Specular-Inclusive Radiosity

The way that light reflects off diffuse and specular objects is very different. The result of this, without going into the microscopic reasons, is that diffuse reflections are uniform regardless of the incident angle, while specular reflections are concentrated around an excident angle opposite the normal of the incident angle. Because of this a normal form factor can not be used for light distribution from specular reflections.

Using a normal form factor light from a light source falls off with d^2 where d is the distance from the light source. This is appropriate for diffuse reflections, and non directional light sources because it assumes that light emmits from the source with equal intensity in every direction. For a specular reflection though this is not the case. Therefore we have to change this equation so that it doesn't fall off with d^2.

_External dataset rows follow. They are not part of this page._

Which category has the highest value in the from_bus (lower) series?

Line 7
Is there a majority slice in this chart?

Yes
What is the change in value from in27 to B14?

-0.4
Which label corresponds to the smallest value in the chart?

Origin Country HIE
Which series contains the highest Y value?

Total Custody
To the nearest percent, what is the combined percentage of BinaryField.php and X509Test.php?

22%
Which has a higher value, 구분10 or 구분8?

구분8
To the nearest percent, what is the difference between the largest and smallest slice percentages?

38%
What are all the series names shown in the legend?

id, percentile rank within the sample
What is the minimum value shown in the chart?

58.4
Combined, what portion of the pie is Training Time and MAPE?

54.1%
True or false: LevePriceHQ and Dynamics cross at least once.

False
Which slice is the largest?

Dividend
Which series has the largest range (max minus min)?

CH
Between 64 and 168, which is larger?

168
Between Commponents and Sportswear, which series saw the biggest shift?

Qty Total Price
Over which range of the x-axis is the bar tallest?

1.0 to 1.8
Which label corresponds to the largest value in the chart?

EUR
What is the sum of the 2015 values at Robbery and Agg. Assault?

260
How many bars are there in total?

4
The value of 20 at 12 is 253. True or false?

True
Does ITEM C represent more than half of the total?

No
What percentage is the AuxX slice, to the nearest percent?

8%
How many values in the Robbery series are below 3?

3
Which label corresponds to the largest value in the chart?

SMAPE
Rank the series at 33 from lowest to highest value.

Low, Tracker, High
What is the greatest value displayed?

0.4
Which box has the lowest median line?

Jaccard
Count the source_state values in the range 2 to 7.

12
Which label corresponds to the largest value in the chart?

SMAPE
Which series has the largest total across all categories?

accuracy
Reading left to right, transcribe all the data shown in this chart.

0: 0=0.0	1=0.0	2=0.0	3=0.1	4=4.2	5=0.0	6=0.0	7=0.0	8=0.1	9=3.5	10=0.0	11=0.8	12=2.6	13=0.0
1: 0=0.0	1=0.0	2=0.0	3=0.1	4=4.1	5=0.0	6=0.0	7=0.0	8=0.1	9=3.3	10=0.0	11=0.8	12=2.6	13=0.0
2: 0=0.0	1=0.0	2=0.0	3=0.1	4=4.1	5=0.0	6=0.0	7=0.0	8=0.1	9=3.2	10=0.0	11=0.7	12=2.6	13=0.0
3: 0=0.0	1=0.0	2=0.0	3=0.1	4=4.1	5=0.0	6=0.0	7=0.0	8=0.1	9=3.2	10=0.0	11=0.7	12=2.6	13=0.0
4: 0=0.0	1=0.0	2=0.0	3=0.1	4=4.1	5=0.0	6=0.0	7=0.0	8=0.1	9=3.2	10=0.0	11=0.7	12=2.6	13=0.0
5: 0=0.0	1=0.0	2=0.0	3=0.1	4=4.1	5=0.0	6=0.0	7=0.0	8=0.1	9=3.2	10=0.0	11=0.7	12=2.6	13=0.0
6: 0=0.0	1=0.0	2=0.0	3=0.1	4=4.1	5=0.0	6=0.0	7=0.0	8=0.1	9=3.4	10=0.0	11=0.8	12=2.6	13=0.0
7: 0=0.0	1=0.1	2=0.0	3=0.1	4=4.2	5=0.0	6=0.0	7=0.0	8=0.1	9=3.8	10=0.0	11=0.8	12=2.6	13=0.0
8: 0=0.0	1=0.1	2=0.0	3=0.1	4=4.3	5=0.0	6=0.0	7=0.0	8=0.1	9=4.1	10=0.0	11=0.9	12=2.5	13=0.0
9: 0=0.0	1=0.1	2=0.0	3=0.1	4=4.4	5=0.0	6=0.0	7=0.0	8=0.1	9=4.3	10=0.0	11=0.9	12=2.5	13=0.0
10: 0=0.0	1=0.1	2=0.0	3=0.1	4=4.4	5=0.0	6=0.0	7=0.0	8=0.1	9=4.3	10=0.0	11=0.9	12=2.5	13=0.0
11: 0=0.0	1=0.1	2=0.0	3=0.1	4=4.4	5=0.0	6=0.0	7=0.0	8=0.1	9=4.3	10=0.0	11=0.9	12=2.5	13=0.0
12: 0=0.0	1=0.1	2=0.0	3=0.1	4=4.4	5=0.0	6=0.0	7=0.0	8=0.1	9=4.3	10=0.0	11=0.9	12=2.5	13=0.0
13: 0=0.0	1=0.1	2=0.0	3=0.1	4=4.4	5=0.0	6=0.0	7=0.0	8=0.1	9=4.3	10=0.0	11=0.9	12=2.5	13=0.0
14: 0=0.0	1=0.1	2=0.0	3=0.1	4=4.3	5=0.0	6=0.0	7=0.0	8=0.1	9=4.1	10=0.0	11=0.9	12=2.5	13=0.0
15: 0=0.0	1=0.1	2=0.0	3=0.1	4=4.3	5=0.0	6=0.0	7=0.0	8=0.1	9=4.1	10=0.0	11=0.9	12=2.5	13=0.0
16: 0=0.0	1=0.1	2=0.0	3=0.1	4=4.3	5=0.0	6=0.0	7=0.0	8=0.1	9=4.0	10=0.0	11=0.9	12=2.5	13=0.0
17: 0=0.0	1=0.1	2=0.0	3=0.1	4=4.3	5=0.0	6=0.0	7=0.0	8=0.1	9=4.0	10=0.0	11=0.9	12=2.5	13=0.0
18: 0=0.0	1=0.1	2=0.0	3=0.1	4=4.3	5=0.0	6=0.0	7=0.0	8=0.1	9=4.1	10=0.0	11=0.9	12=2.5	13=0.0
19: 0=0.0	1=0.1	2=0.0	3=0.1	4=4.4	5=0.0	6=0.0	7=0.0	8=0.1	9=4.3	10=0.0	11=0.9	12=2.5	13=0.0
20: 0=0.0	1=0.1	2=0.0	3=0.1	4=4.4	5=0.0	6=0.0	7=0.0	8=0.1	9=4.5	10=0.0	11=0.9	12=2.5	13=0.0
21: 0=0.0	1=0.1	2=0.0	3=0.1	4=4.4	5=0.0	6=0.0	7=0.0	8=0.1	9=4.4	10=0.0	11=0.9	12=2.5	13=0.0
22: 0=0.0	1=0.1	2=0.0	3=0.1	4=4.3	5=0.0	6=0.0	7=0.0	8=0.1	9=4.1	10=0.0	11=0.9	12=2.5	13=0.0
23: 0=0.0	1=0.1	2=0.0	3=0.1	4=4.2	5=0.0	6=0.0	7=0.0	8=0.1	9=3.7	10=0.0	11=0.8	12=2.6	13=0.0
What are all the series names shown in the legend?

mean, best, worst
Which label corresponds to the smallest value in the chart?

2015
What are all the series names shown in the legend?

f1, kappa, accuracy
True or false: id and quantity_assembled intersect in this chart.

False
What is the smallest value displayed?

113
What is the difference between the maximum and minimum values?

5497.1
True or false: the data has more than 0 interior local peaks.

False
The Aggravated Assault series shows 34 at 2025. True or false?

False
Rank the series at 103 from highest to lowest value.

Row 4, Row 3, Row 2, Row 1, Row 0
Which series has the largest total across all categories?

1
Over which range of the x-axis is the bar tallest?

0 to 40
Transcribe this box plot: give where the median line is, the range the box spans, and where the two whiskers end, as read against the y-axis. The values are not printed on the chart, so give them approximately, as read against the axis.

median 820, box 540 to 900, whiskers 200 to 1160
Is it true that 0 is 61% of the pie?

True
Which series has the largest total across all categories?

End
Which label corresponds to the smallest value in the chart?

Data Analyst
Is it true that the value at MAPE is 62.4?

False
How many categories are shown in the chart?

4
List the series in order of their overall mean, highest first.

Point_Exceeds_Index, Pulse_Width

The standard form factor we are using for diffuse reflections is: 

ff = ( | (n1 dot dir) * (n2 dot dir) | * A ) / ( pi * d^2 )


where:
n1 is the normal of patch 1
n2 is the normal of patch 2
dir is the direction from patch 1 to patch 2
A is the area (patches 1 and 2 have similar areas)
d is the distance between patches
And our form factor for specular reflections is: 

sff = ( | n dot dir | * d1^2) / (d2^2)


where:
n is the normal of patch reciving the light from the reflection
dir is the direction from the reflecting patch to the reciving one
d1 is the distance between the two patches
d2 is the total distance from the last diffuse reflection for the 
   light, so if the light bounces off multiple specular objects this distance
   will be the sum of all of the distances between those patches.

This new form factor remains unitless, like the diffuse form factor, but does not fall off with d^2 for every specular surface it hits. Instead it maintains the same falloff as the last diffuse surface that was intersected. This is done through multiplying by the current distance, and dividing by the new sum. The angle of the light excident from the specular surface is also not important, so the second cosine term is dropped. And the area is also no longer important because the area of all patches is assumed to be the same (We should multiply by one patch area, and divide by the other, but because they are the same they can be left out of the final equation).